Once the line containing "575 392 20.27" is found in the entries below, reproduce it and every line after it, stopping at and including the line containing "244 127 25.41"; reproduce nothing else, and keep each line exact.

Material for this exercise below:

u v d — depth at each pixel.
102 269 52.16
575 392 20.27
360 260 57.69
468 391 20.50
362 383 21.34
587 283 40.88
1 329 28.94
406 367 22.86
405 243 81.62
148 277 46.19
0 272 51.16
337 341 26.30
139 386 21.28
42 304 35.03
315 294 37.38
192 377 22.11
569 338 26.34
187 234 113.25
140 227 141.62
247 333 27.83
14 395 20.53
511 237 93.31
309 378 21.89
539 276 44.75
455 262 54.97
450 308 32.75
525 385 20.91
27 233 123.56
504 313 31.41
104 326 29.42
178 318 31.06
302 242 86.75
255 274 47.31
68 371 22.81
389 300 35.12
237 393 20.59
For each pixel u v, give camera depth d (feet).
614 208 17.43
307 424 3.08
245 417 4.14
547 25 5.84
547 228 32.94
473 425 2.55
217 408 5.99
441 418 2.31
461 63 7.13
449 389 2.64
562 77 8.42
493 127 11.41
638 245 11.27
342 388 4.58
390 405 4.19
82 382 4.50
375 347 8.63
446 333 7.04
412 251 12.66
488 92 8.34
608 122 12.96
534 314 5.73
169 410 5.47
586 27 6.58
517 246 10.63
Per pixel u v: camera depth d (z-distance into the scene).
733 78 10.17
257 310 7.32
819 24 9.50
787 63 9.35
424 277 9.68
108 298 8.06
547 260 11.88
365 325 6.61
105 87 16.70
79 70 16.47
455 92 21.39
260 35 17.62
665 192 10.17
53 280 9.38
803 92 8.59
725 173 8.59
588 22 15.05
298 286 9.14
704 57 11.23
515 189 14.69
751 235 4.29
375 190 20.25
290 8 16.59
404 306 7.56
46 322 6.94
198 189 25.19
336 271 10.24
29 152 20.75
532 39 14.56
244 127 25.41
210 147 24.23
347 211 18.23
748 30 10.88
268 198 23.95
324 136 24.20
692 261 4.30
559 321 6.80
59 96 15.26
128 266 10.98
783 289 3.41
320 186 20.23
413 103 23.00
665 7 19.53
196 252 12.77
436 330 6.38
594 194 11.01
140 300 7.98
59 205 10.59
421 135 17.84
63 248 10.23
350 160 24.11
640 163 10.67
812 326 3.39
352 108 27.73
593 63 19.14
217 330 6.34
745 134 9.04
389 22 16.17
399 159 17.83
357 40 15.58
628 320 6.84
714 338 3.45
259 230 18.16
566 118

End of Material for this exercise.

Your solution:
575 392 20.27
360 260 57.69
468 391 20.50
362 383 21.34
587 283 40.88
1 329 28.94
406 367 22.86
405 243 81.62
148 277 46.19
0 272 51.16
337 341 26.30
139 386 21.28
42 304 35.03
315 294 37.38
192 377 22.11
569 338 26.34
187 234 113.25
140 227 141.62
247 333 27.83
14 395 20.53
511 237 93.31
309 378 21.89
539 276 44.75
455 262 54.97
450 308 32.75
525 385 20.91
27 233 123.56
504 313 31.41
104 326 29.42
178 318 31.06
302 242 86.75
255 274 47.31
68 371 22.81
389 300 35.12
237 393 20.59
For each pixel u v, give camera depth d (feet).
614 208 17.43
307 424 3.08
245 417 4.14
547 25 5.84
547 228 32.94
473 425 2.55
217 408 5.99
441 418 2.31
461 63 7.13
449 389 2.64
562 77 8.42
493 127 11.41
638 245 11.27
342 388 4.58
390 405 4.19
82 382 4.50
375 347 8.63
446 333 7.04
412 251 12.66
488 92 8.34
608 122 12.96
534 314 5.73
169 410 5.47
586 27 6.58
517 246 10.63
Per pixel u v: camera depth d (z-distance into the scene).
733 78 10.17
257 310 7.32
819 24 9.50
787 63 9.35
424 277 9.68
108 298 8.06
547 260 11.88
365 325 6.61
105 87 16.70
79 70 16.47
455 92 21.39
260 35 17.62
665 192 10.17
53 280 9.38
803 92 8.59
725 173 8.59
588 22 15.05
298 286 9.14
704 57 11.23
515 189 14.69
751 235 4.29
375 190 20.25
290 8 16.59
404 306 7.56
46 322 6.94
198 189 25.19
336 271 10.24
29 152 20.75
532 39 14.56
244 127 25.41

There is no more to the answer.